When I do nothing I am a human BEing and not a human DOing. When I'm a human DOing there is laundry involved, or mailing Disney packages, or thinking up new ways to market my travel business. I truly enjoy my role as a human DOing, but it doesn't hold the same zen as when Im a human BEing.
When I'm a human BEing I'm usually asleep. Once I reached the other side of 30, I understood the value of a nap. In recent years I've even started naming my naps. I have a Sick Kids nap - those are my 3-hour siestas after my daughter's cardiology appointments. That's not my favourite snooze, but I need it.
Then there are my period naps, my husband named those, and we both know that I'm not really sleeping, but its a good idea that I'm not around people, especially if sharp objects are near. When I meditate sometimes people think I'm napping. I love napping in the car. As soon as the key clicks in the ignition I'm dreaming of far off lands.

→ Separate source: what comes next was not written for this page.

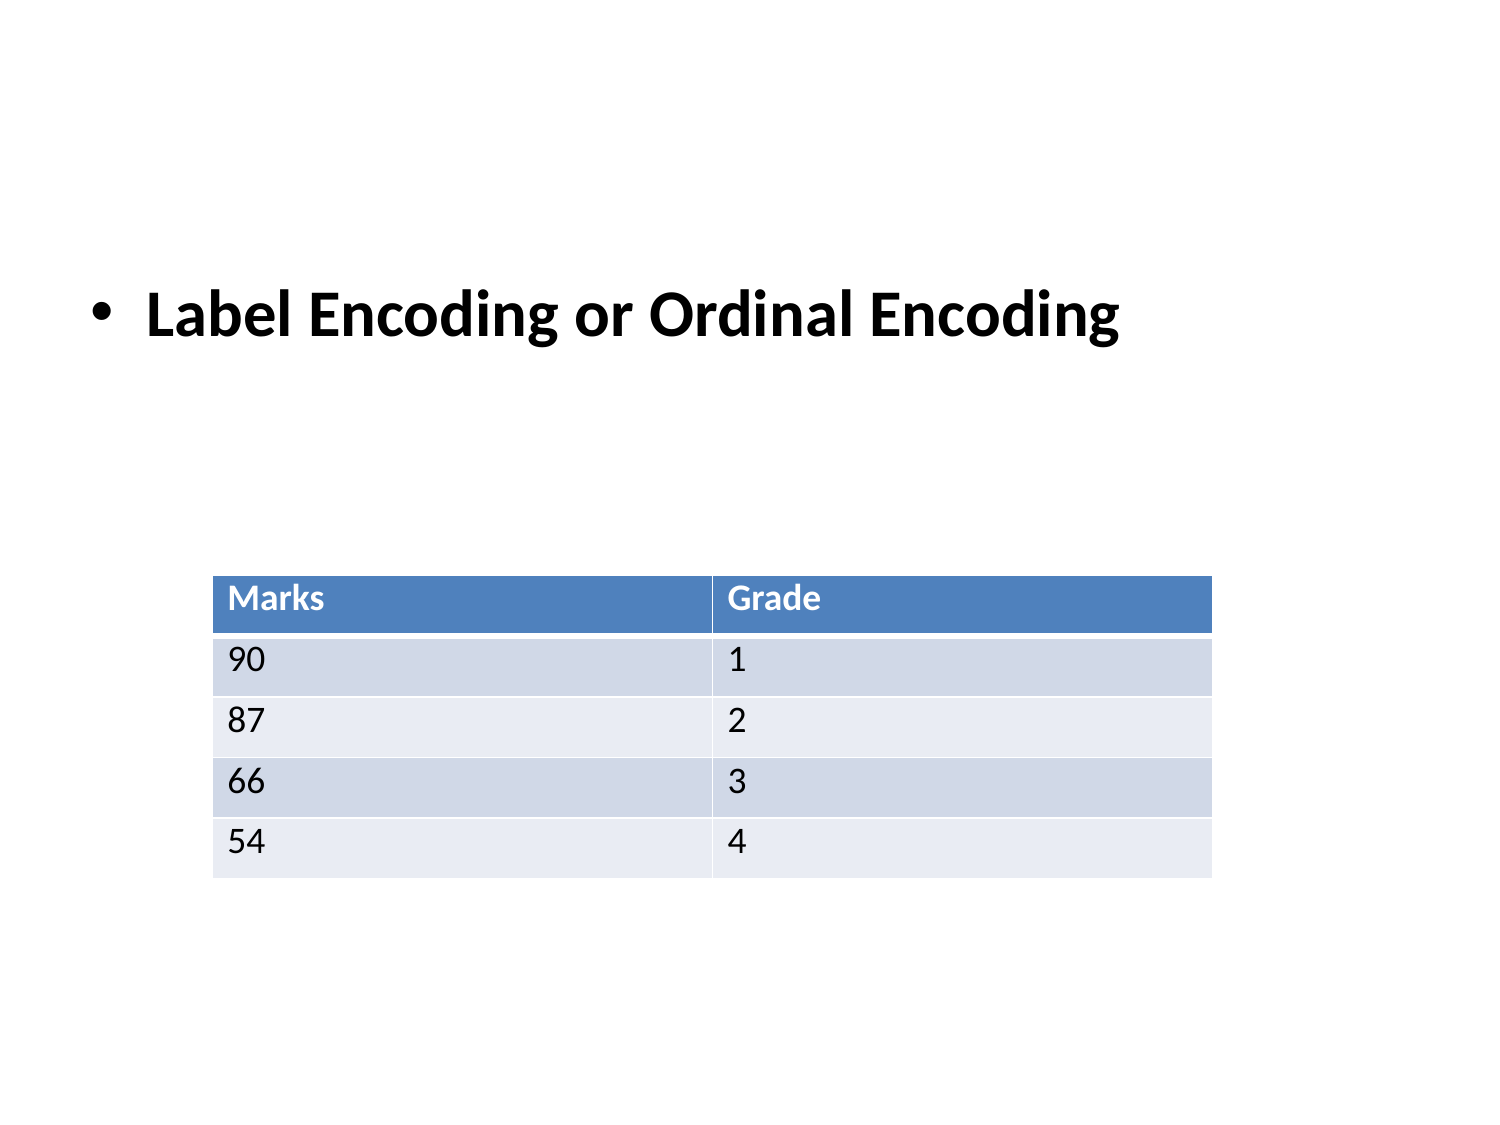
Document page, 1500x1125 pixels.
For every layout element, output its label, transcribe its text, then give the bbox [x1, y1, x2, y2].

I often suggest to my husband that we drive to Florida, alternating turns at the wheel. But we both know that will never happen. We would pull out of the driveway, I'd be snoring and wake up in front of a Daytona Beach Piggly Wiggly.
I don't apologize for napping. I wouldn't do it if I didn't need it. I'm a great human DOing. I love my career as a Disney Travel Specialist and I DO it well. It's my ideal job. I don't mind vacuuming and don't care that I treat stairs like shelves. I'm a mom-taxi, grocery shopper, great wife, better mother and awesome friend. It's all apart of me as a DOer.
BUT, I understand balance, and know that DOing and BEing can co-exist. I am grateful for the harmony in my life. It took years to get to this place where nothing is something. WAY better than bobbing for lobster or hammer catching in the pretend Olymics.